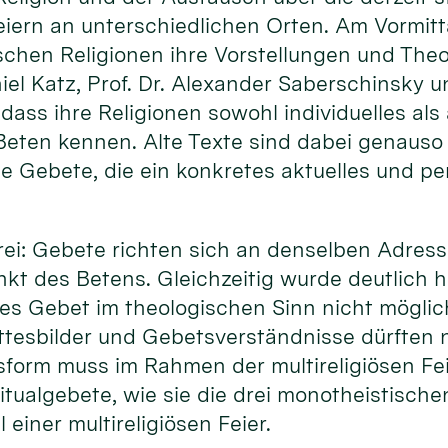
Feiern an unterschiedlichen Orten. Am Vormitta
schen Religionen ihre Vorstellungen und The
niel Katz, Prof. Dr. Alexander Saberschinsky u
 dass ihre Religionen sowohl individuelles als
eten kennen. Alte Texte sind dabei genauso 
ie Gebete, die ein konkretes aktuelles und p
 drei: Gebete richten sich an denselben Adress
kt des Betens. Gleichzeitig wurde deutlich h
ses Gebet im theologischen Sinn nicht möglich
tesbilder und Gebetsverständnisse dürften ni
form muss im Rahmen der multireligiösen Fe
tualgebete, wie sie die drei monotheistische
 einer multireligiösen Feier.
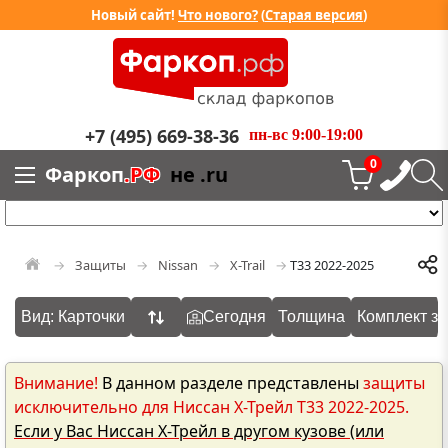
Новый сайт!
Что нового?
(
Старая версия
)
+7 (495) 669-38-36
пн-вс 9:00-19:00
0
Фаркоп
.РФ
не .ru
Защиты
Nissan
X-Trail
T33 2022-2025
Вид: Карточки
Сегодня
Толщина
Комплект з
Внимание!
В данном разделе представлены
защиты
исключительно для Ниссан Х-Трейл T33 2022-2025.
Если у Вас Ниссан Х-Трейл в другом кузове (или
=-=-=-=-=
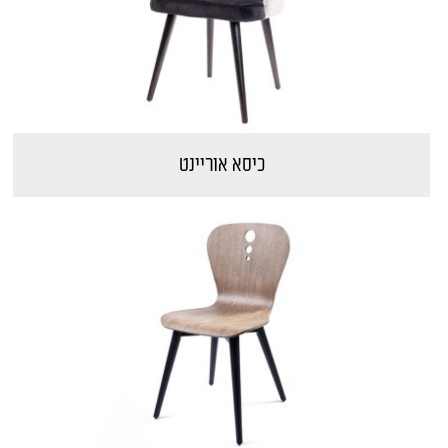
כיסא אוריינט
=-=-=-=-=
Within the listing above, write out the stretch from the line with "einer multireligiösen Feier." through the line with "Если у Вас Ниссан" exactly. Any pictures are to be left out.

* [Task solution]
 einer multireligiösen Feier.
Новый сайт!
Что нового?
(
Старая версия
)
+7 (495) 669-38-36
пн-вс 9:00-19:00
0
Фаркоп
.РФ
не .ru
Защиты
Nissan
X-Trail
T33 2022-2025
Вид: Карточки
Сегодня
Толщина
Комплект з
Внимание!
В данном разделе представлены
защиты
исключительно для Ниссан Х-Трейл T33 2022-2025.
Если у Вас Ниссан Х-Трейл в другом кузове (или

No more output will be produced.